Locate each line in the records that contains the word "como", and copy those lines.

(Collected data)
-------

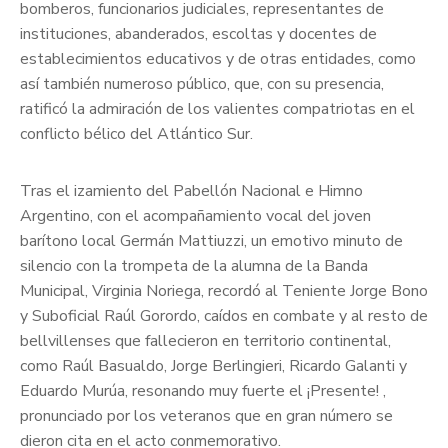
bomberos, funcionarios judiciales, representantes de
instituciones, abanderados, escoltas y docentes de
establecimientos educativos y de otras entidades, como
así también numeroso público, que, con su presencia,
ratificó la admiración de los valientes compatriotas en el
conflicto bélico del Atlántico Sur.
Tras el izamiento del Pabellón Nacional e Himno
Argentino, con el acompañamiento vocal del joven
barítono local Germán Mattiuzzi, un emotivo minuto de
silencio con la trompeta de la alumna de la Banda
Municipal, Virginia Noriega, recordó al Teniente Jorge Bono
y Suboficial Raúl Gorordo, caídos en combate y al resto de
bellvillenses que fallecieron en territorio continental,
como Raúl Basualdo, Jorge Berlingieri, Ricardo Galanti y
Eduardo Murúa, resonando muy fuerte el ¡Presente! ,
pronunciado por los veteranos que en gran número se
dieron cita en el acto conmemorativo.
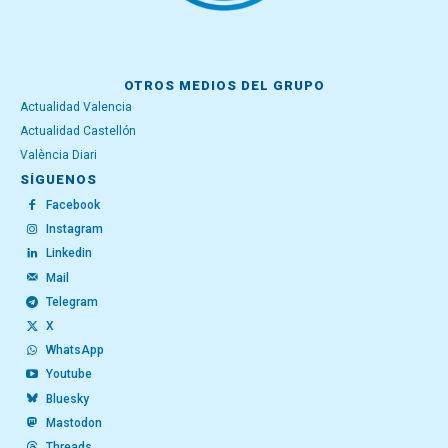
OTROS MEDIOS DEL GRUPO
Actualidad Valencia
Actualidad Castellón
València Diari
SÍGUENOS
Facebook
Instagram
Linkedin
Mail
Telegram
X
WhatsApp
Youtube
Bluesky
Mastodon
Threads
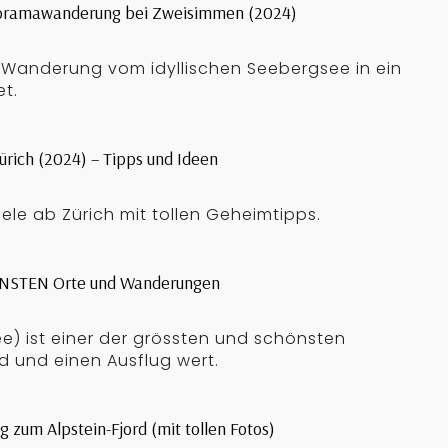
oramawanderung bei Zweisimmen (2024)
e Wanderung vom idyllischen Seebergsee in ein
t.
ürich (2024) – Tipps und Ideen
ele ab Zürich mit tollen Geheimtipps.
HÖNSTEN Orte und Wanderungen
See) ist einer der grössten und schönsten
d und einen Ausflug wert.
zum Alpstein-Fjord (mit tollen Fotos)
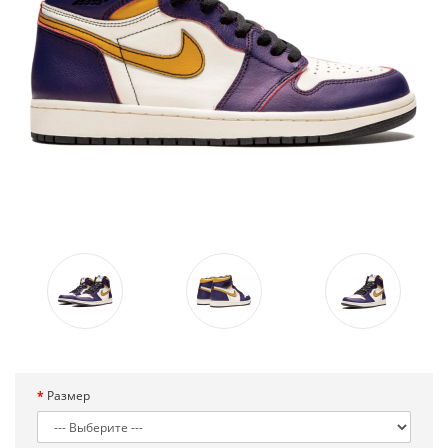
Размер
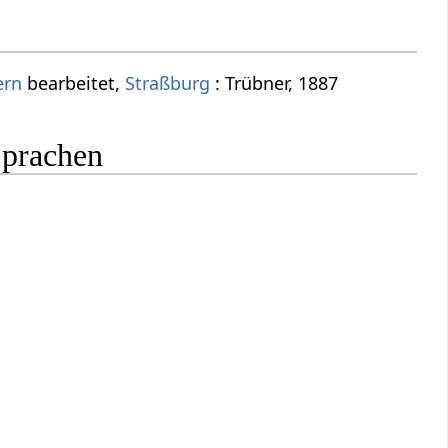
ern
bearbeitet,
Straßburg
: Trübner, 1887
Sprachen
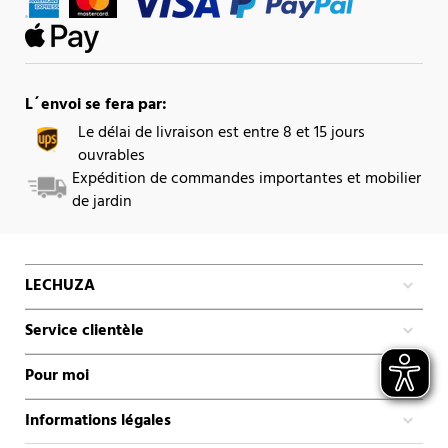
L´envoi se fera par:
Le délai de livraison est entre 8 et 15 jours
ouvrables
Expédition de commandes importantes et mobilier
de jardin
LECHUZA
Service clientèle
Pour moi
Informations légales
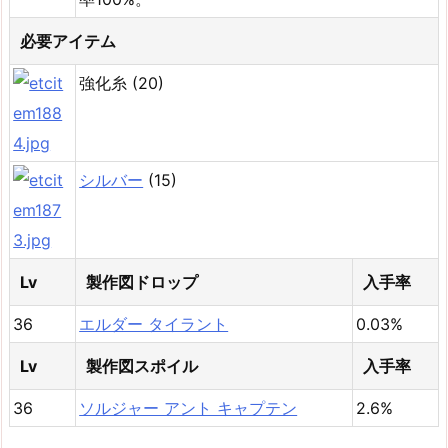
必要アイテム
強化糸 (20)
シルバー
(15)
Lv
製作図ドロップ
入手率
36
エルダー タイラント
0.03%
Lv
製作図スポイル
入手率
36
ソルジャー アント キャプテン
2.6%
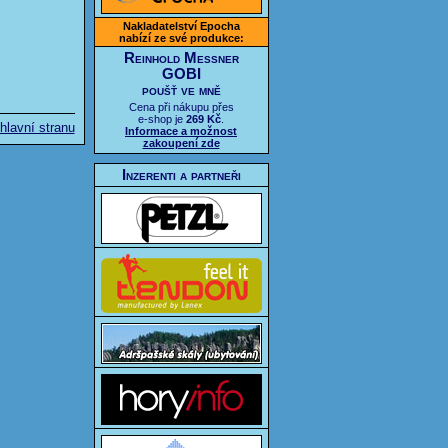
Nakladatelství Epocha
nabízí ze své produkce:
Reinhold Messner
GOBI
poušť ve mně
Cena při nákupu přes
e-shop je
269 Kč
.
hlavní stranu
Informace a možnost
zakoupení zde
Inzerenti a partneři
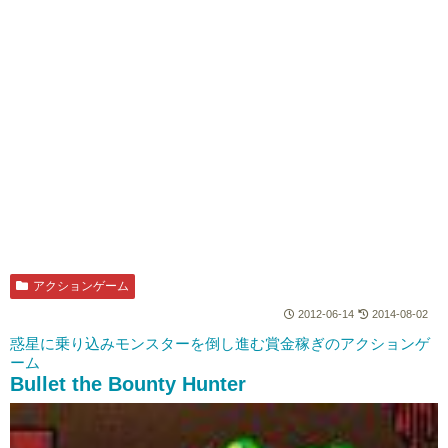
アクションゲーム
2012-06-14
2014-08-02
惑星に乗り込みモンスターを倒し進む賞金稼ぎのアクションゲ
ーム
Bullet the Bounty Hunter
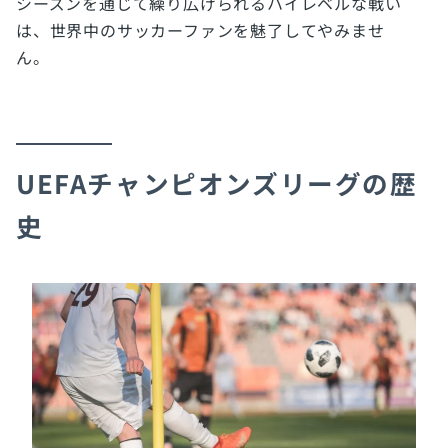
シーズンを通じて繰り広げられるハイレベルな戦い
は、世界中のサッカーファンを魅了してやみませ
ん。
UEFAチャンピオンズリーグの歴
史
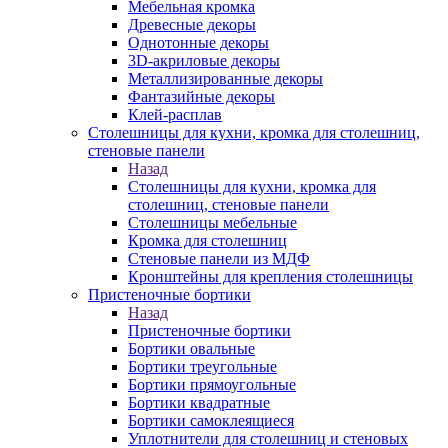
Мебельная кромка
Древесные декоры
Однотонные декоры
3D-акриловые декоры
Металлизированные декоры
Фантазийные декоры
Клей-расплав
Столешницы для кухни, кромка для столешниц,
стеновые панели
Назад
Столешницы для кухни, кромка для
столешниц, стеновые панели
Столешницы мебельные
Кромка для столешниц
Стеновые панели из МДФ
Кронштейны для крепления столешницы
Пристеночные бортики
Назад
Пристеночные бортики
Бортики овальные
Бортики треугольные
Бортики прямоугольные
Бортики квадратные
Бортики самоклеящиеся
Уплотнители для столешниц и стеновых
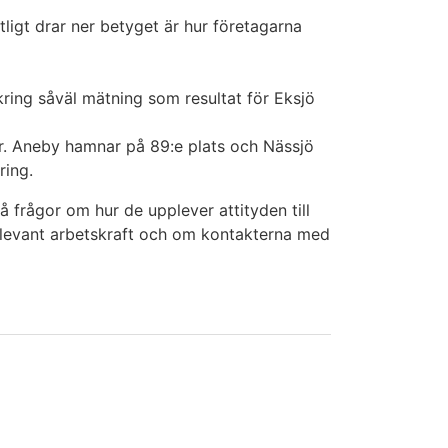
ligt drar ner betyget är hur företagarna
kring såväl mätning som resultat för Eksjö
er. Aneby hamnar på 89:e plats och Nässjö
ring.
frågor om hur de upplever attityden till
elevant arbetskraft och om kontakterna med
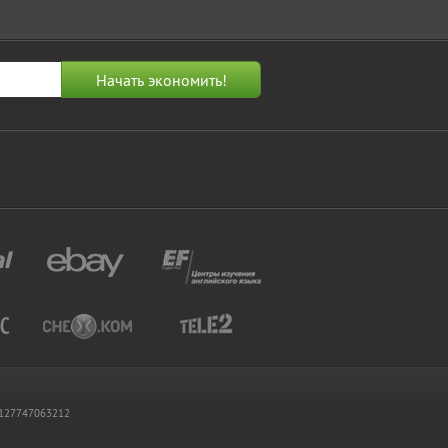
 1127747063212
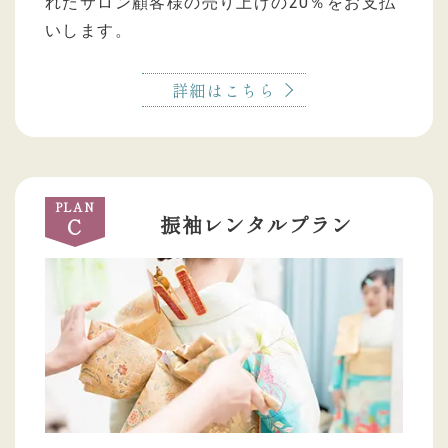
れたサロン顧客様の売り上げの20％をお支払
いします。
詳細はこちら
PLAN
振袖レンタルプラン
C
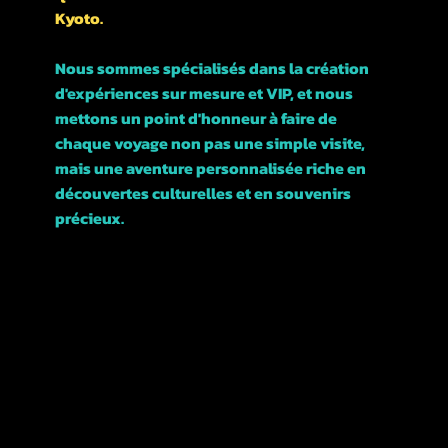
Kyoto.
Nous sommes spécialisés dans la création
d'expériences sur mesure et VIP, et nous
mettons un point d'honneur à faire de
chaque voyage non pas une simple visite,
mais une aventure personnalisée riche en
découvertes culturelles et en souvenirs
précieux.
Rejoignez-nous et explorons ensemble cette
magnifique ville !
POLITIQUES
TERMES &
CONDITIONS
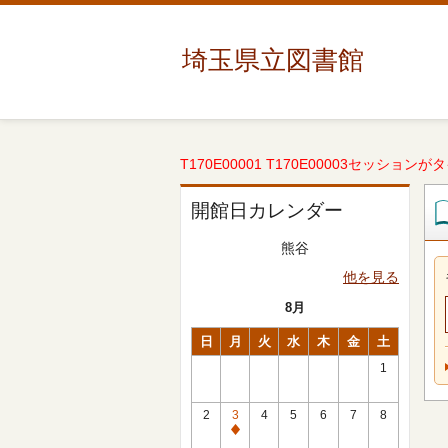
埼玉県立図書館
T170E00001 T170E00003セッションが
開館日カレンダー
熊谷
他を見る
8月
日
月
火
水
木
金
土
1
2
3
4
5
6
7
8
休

-------

=== Solution to this exercise ===
establecimientos educativos y de otras entidades, como
como Raúl Basualdo, Jorge Berlingieri, Ricardo Galanti y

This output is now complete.